THE EXPANSION of distribution channels to physically cater to shoppers in front of their homes, along with enhancing Big Data analysis to capture purchasing behaviour of individual shoppers, have recently emerged as two major new strategies by major retailers.
Controversy has followed as major retailers struggle to increase sales and market share, including by violating consumer’s lives in search of insight into their lifestyles.
Kiatanantha Lounkaew, a lecturer at the Faculty of Economics, Thammasat University, said that the 4.0 era wave is sweeping through the retail business landscape in Thailand. He pointed to two recent notable examples – Big C’s experimental mobile retail truck and the takeover of tarad.com by TCC Group, a parent company of Thai Beverage (ThaiBev) and also owner of Big C Supercenter.
“What underlies strategic moves of these two players is what I call “Walton 4.0”. While both of them seem to have different business moves, they possess the same strategic motive, which is what I call “Walton 4.0”. Sam Walton created Walmart based on three essential pillars. The first pillar is integrated logistics, which integrated small towns into one big market for Walmart. Such integration allows Walmart to enjoy greater negotiating power over product suppliers. The second pillar is store-level timely records of sales and inventory which are stored centrally. The last pillar is the use of purchase and inventory information to centrally plan its logistics routes nationwide so as to minimise cost and to maximise sales. But these were things taking place some 60 years ago.”
Kiatanantha said that what is seen today is the upgraded version of Sam’s brainchild. Big C’s retail truck benefits from the company’s formidable market power over its suppliers. Thus, products can be offered to meet local demands at a lower cost. In addition, the integrated digital back office permits the use of sales data to make predictive analysis on what kind of products should be offered at each locality. This is where “Big Data” comes in handy. With Big C megastores serving as distribution nodes, logistics costs can be minimised.
Thus, in a world where consumers increasingly do their shopping virtually, Big C’s move to this market is not only logical, it is inevitable, said Kiatanantha. Offering products door-to-door is the only way to compete with the convenience offered by online shopping. This is exactly what Sam Walton would to do to his Walmart stores if he were still the CEO.

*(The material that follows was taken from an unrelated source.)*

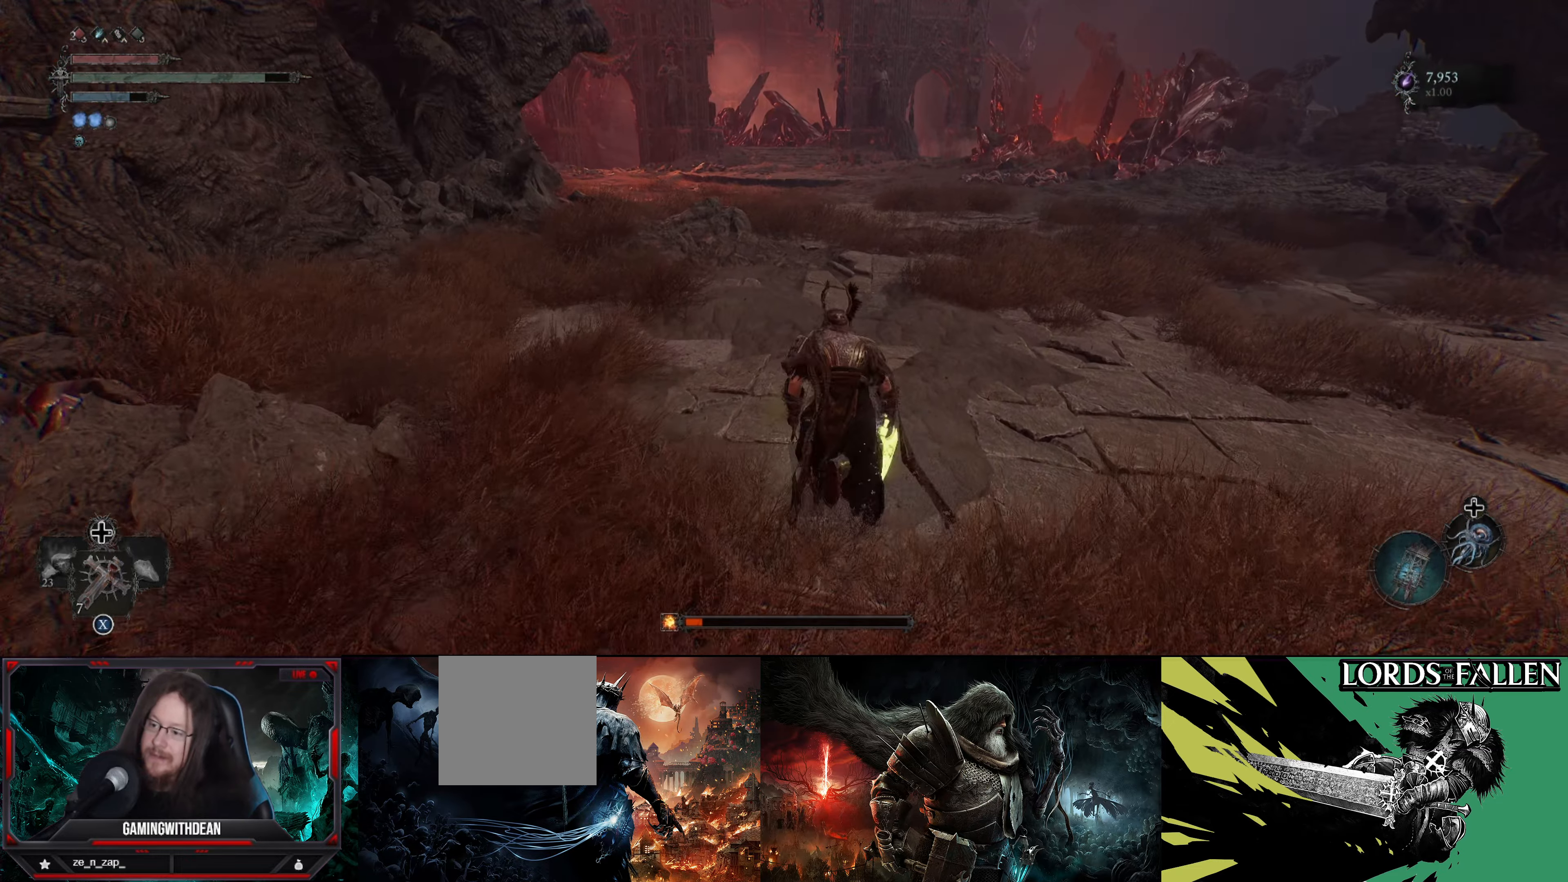
{"buttons": [], "left_stick": "up", "right_stick": "center", "events": []}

Kiatanantha said that strategic reorientation of tarad.com is of a similar spirit. Its 6E strategy is comprised of:
lE-commerce, which encourages its customers to expand their business to other online platforms and make use of Big Data to optimise its business opportunities in a timely fashion;
lE-marketplace, which uses its website as the point of sales;
lE-marketing, which uses social media platforms;
lE-payment through its partners;
lE-Logistics and warehousing to minimise delivery time and costs; and
lE-knowledge, which serves as a virtual training house for its customers.
By and large, the 6E is another version of Walmart 4.0.
“Over the next three years, competition in retail business will intensify significantly,” predicted Kiatanantha. “Big players will utilise digital prowess to gain advantage in terms of sales customisation and cost reduction. It doesn’t mean that smaller players are facing extinction. In contrast, digital technology can equip smaller players with greater agility and such agility enables them to avoid head-on fights with big ones. Those who will be crushed are the ones who believe in doing business as usual.”
Punyapon Tepprasit, chief executive of MVP Consultant, said that 2018’s trends of retail competition feature rapid change as the digital world impacts customer behaviour. Retailers must undergo a digital transformation as soon as possible. Today’s retailers are seeking the critical tools needed to support data collection and analysis at the customer and market levels.
Punyapon said that the solution with the best fit is “video analytics”. This technology captures a customer’s individual face and tracks their behaviour – or customer journey – by sharing between an organisation’s database and an online database in search of data insight that answers the question “who is he or she?”
The result from video analytics will surface patters of customer behaviour that can be applied to strategic decision-making.
It will also categorise look-alike customers into persona groups or targets. As more retailers conduct more in-depth analysis, they will better understand the customer pain point, which will in turn enable retailers to create value offers targeting individual customers.
“In conclusion, the competitive landscape of retail businesses is focused on deepening customer insights that lead to competitive advantage,” said Punyapon. “The next step is they will invest in technology infrastructure and analytic tools for generating the data to ‘value’ information.”